--- PROVIDED MATERIAL ---
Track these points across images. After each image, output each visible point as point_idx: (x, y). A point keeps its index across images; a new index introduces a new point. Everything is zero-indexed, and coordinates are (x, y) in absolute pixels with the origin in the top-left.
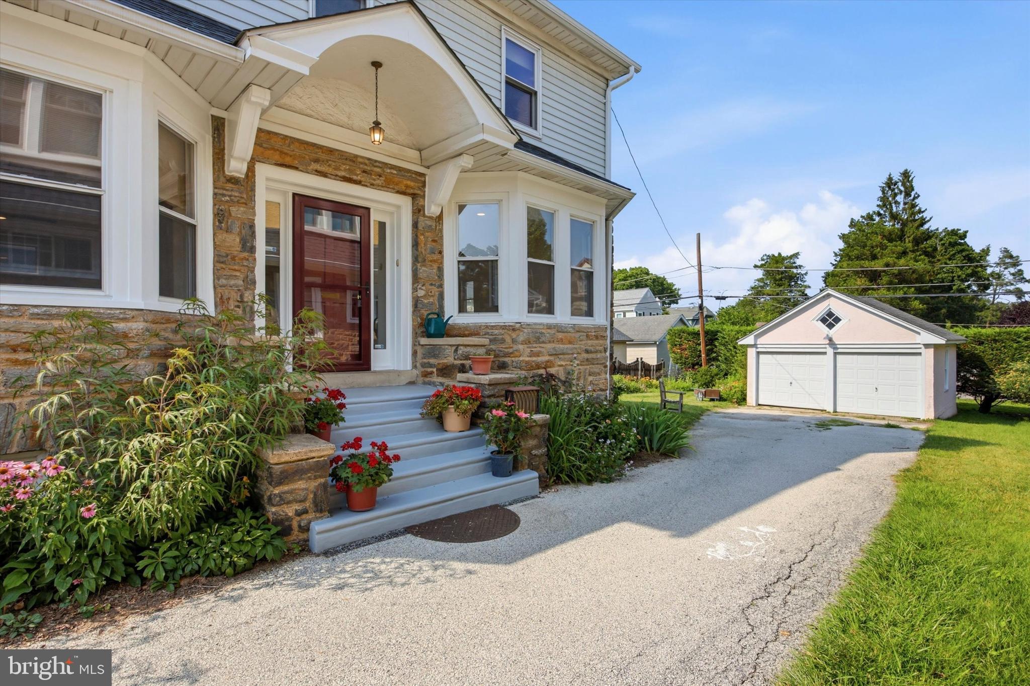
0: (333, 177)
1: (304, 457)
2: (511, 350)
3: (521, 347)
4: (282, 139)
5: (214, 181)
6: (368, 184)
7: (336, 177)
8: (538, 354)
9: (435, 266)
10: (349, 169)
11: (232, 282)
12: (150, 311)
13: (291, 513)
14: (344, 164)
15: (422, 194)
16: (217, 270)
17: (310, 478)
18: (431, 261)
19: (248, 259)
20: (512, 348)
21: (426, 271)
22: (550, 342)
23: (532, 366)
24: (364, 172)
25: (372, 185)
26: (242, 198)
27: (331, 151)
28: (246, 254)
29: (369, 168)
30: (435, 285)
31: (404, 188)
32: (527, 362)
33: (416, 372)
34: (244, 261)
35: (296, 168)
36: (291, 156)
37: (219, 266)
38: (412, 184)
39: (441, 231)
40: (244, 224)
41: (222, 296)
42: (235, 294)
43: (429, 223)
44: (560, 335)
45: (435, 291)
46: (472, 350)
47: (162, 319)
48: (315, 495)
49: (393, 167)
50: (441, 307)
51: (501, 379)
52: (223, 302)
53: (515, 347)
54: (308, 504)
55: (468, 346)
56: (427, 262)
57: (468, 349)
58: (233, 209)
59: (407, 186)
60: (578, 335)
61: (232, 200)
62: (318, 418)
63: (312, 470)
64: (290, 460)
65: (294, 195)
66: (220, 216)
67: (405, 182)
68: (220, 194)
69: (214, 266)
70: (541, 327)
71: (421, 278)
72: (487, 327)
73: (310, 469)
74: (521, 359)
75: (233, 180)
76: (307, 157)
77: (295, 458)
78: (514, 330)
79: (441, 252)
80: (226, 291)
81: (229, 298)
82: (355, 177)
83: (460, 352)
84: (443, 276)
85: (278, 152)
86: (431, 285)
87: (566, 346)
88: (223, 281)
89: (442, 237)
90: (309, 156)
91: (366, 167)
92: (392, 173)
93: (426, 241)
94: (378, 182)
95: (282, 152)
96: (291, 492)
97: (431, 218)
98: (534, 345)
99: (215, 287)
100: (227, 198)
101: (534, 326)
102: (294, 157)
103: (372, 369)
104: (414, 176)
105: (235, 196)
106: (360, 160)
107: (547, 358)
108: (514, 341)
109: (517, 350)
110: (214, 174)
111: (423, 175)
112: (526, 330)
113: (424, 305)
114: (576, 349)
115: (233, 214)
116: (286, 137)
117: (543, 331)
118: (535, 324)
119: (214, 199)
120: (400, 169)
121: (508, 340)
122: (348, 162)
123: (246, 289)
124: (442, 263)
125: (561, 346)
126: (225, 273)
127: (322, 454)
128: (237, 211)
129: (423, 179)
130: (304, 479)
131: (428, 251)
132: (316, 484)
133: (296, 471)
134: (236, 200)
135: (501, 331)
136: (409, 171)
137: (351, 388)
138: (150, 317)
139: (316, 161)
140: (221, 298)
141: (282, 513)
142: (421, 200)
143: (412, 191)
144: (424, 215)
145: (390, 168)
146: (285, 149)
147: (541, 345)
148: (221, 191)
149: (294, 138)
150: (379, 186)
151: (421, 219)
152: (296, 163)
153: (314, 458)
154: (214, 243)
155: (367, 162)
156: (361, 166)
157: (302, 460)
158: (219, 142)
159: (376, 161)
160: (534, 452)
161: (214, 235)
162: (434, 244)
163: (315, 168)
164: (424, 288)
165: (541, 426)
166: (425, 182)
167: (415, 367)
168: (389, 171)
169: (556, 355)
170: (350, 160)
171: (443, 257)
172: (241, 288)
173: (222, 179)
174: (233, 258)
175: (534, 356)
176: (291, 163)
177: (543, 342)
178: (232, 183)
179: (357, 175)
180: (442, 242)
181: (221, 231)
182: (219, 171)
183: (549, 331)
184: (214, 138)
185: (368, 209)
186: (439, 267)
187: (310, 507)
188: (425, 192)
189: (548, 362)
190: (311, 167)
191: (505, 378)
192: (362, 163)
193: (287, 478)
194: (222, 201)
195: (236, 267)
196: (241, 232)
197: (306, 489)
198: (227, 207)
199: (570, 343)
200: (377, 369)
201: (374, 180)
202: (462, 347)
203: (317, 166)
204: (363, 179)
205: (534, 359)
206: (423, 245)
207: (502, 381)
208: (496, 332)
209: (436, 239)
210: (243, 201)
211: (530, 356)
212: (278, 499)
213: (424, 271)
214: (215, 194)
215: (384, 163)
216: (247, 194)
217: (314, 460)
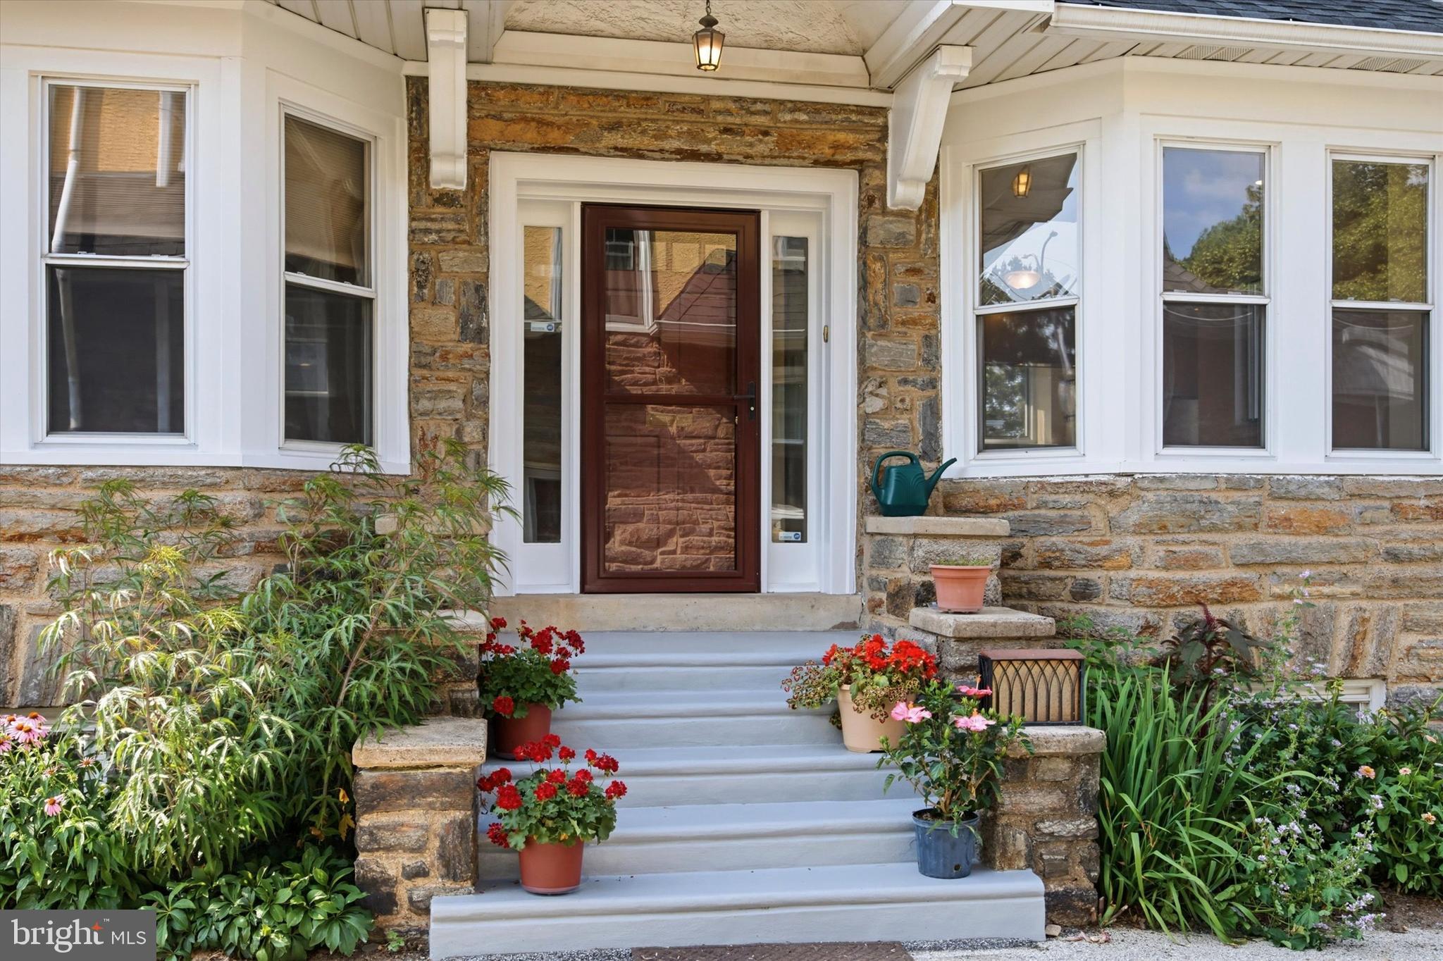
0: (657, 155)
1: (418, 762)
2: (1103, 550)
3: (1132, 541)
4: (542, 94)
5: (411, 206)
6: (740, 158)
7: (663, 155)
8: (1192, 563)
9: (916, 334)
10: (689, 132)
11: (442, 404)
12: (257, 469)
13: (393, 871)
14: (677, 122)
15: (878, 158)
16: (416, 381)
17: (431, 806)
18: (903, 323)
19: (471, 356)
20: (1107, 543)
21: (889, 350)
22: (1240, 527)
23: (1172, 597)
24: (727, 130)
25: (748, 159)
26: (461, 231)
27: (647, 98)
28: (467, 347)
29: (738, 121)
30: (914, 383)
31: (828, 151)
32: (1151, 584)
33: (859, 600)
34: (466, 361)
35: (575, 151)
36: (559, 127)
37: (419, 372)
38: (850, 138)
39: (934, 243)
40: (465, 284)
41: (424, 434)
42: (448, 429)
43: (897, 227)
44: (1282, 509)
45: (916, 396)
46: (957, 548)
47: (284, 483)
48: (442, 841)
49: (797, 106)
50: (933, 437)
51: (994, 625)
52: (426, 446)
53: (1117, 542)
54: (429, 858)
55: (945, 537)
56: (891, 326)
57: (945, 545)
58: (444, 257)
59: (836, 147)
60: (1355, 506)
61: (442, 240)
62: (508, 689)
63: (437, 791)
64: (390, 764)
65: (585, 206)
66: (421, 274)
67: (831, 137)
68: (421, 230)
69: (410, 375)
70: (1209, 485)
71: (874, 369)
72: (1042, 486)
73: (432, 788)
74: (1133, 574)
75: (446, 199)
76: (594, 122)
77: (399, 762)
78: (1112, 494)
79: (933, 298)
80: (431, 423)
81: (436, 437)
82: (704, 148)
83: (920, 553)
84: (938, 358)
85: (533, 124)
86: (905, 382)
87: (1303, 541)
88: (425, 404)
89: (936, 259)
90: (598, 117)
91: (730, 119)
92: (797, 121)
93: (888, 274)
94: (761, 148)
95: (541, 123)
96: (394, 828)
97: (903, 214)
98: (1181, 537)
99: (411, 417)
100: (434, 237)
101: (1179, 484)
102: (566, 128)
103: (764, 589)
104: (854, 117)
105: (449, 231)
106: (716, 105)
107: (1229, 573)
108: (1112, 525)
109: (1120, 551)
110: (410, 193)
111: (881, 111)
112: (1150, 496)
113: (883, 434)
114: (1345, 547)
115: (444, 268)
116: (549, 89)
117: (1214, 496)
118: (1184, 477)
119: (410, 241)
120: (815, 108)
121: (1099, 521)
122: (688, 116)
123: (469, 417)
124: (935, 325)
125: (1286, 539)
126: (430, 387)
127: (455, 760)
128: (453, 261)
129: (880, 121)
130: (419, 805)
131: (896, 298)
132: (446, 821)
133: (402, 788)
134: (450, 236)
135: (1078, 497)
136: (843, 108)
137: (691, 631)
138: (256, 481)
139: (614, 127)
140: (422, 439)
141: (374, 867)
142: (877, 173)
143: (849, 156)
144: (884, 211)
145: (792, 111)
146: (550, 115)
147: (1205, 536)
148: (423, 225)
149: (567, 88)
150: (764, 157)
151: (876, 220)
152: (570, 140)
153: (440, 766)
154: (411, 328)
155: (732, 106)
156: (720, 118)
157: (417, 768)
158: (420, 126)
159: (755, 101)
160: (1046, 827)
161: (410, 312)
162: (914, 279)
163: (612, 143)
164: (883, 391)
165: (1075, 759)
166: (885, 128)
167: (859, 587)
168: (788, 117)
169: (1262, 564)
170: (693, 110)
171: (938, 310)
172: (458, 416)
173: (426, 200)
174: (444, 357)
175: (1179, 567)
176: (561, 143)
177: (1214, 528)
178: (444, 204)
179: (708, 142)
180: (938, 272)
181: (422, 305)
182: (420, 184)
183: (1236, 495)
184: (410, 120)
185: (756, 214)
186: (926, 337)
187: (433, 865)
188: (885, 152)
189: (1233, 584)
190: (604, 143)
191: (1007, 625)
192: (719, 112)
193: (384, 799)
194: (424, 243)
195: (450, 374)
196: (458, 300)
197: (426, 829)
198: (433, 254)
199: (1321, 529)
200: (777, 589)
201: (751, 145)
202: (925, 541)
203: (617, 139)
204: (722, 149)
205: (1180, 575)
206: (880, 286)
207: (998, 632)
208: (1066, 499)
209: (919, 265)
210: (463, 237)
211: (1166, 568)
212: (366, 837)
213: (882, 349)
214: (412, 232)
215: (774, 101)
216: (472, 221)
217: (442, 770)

--- WHAT THE EXERCISE ASKS ---
Only the lines from the beginning of the listing through the line with "95: (282, 152)", both ends included, are to be repeated exactly; pictures stay out.

--- WRITTEN RESPONSE ---
Track these points across images. After each image, output each visible point as point_idx: (x, y). A point keeps its index across images; a new index introduces a new point. Everything is zero-indexed, and coordinates are (x, y) in absolute pixels with the origin in the top-left.
0: (333, 177)
1: (304, 457)
2: (511, 350)
3: (521, 347)
4: (282, 139)
5: (214, 181)
6: (368, 184)
7: (336, 177)
8: (538, 354)
9: (435, 266)
10: (349, 169)
11: (232, 282)
12: (150, 311)
13: (291, 513)
14: (344, 164)
15: (422, 194)
16: (217, 270)
17: (310, 478)
18: (431, 261)
19: (248, 259)
20: (512, 348)
21: (426, 271)
22: (550, 342)
23: (532, 366)
24: (364, 172)
25: (372, 185)
26: (242, 198)
27: (331, 151)
28: (246, 254)
29: (369, 168)
30: (435, 285)
31: (404, 188)
32: (527, 362)
33: (416, 372)
34: (244, 261)
35: (296, 168)
36: (291, 156)
37: (219, 266)
38: (412, 184)
39: (441, 231)
40: (244, 224)
41: (222, 296)
42: (235, 294)
43: (429, 223)
44: (560, 335)
45: (435, 291)
46: (472, 350)
47: (162, 319)
48: (315, 495)
49: (393, 167)
50: (441, 307)
51: (501, 379)
52: (223, 302)
53: (515, 347)
54: (308, 504)
55: (468, 346)
56: (427, 262)
57: (468, 349)
58: (233, 209)
59: (407, 186)
60: (578, 335)
61: (232, 200)
62: (318, 418)
63: (312, 470)
64: (290, 460)
65: (294, 195)
66: (220, 216)
67: (405, 182)
68: (220, 194)
69: (214, 266)
70: (541, 327)
71: (421, 278)
72: (487, 327)
73: (310, 469)
74: (521, 359)
75: (233, 180)
76: (307, 157)
77: (295, 458)
78: (514, 330)
79: (441, 252)
80: (226, 291)
81: (229, 298)
82: (355, 177)
83: (460, 352)
84: (443, 276)
85: (278, 152)
86: (431, 285)
87: (566, 346)
88: (223, 281)
89: (442, 237)
90: (309, 156)
91: (366, 167)
92: (392, 173)
93: (426, 241)
94: (378, 182)
95: (282, 152)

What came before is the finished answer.